7.8. Further it is stated by the applicant that they have sought this advance ruling as the Senior Intelligence Officer, Directorate General of GST Intelligence, Coimbatore has raised objections regarding the payment of GST by the applicant and though the applicant does not accept the objection raised by the officer, prefers to settle the issue by payment of the differential tax. Therefore, it is evident that the questions raised by the applicant regarding the issue of debit note for the difference in rate of tax charged on the tax invoice has arisen on account of objection raised by the departmental officer. The first proviso to Section 98 (2) of the CGST Act stipulates that the Authority shall not admit the application where the question raised in the application is already pending or decided in any proceedings in the case of an applicant under any of the provisions of this Act.

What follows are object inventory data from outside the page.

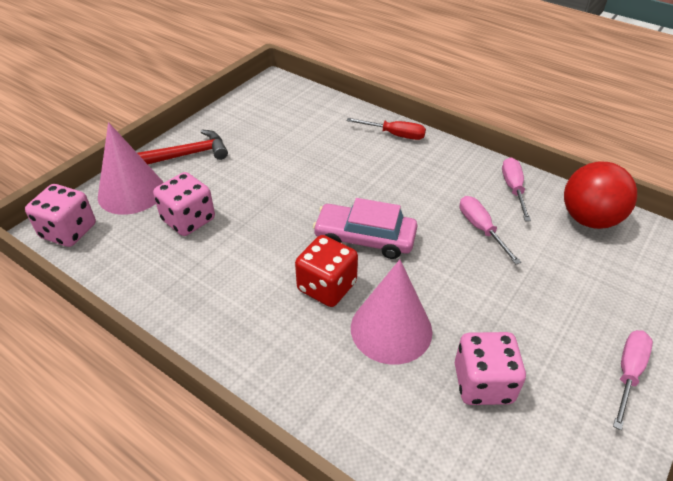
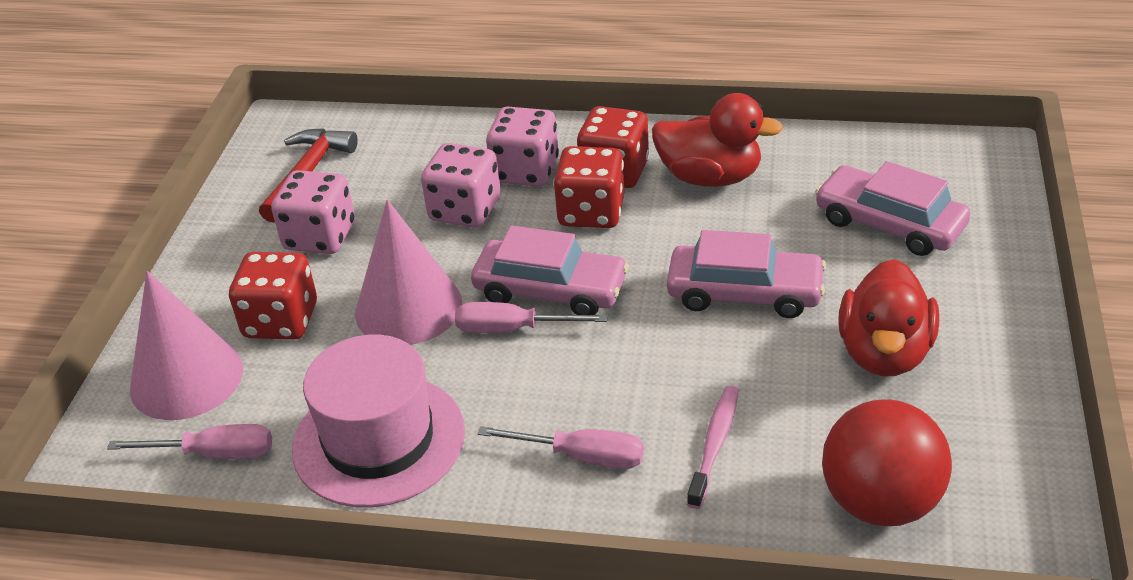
pink car: [313,198,417,259] = 1 -> [471,226,629,315] [667,230,826,318] [815,161,970,256] = 3
pink hat: none = 0 -> [292,335,465,508] = 1
pink toothbrush: none = 0 -> [687,386,739,509] = 1
red dice: [295,235,358,307] = 1 -> [229,252,317,340] [553,146,624,228] [577,106,649,188] = 3
red duck: none = 0 -> [652,93,783,187] [839,259,939,377] = 2
red screwdriver: [346,118,426,140] = 1 -> none = 0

7.9. This authority is a creature of statute and has to function within the limits of the jurisdiction granted to it. We have already concluded above that the questions raised by the applicant are not in respect of any matter that is specified in Section 97 (2) of the CGST Act and also in respect of activity / transaction proposed to be performed by a registered person who is not within the jurisdiction of this authority. Therefore, this authority is not having jurisdiction to issue rulings on the questions raised by the applicant.

In view of the observations stated above, the following rulings are issued:

RULING

The questions raised by the applicant being not in respect of any matter specified under Section 97 (2) of the CGST Act, this authority has no jurisdiction to issue ruling on the same for the reasons as stated above.